Almost everyone who has typed these acronyms knows that don’t always represent physical laughter. As linguist David Crystal asked in his 2006 book Language and the Internet, “How many people are actually ‘laughing out loud’ when they send LOL?”
Not many. In one study of online teen language, researchers found that LOL is “used by our participants in the flow of conversation as a signal of interlocutor involvement, just as one might say mm-hm in the course of a conversation.”

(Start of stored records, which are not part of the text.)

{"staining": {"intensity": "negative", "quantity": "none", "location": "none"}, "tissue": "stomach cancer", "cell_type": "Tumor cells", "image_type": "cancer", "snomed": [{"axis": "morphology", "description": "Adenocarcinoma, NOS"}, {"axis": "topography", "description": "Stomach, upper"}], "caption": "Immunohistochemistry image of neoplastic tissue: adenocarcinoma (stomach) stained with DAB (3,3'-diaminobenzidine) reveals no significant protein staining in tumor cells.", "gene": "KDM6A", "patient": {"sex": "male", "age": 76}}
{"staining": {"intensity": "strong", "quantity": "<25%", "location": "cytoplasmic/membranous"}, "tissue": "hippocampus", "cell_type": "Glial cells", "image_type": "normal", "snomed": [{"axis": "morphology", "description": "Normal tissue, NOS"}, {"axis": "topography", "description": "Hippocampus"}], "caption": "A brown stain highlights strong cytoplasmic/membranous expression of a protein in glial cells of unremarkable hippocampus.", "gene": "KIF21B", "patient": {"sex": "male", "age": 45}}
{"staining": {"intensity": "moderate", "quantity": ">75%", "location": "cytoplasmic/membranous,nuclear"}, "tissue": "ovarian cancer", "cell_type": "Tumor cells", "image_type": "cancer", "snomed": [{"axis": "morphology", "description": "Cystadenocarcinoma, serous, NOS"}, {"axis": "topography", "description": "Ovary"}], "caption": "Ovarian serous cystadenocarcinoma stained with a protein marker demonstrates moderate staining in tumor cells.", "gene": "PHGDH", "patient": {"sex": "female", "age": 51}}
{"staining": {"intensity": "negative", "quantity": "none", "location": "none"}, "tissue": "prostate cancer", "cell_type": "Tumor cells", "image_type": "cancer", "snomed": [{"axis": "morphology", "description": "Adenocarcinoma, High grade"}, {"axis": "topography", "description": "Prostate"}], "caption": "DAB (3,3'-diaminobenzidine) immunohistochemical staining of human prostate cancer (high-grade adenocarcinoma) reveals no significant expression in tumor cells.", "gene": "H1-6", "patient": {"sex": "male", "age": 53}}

And another linguist, John McWhorter, pointed out that LOL has changed from indicating real laughter to a signal of “basic empathy between testers” — in other words, a sign that you have read and acknowledged the message. It’s also a way to interject a bit of a casual flair to a conversation, much in the same way we might use a short laugh or a nod in face-to-face conversation.
So LOL — just like some of the basic laughs that it represents — doesn’t really mean any one thing in particular, but rather displays the speaker’s (or typer’s) attitude. In a sense, LOL works much in the same way emoticons and emoji do: When people send a smiley face, they may not actually be smiling; they simply want to convey that they’re feeling happy.
Just like the many variations of emoticons and emojis, so, too, are there many flavors of lol: the emphatic lololol, the sarcastic lolz and even lulz-seeking Internet trolls.
Laughter signals individuality in text, too
What about haha, hehe, and hoho in our e-language? Returning to the online teen language study, researchers found that haha was the most widely used representation of laughter after LOL on instant message.
Hehe was the third most widely used form — and this one, they say, represented giggling. But what may be new are the connotations that hehe has taken on to differentiate itself from its competitors, haha and hoho.
For example, the users of hehe interviewed in the New Yorker article agree on the giggling aspect of hehe, but vary in whether they view it as friendly or conspiratorial: It all depends on how many E’s the word has.
Clearly, the connotations associated with each form seem to be as unique as the people using them. These variations give all the more support to Edmonson’s assertion from 1987 that our laughter is a sign of our individuality — even in text.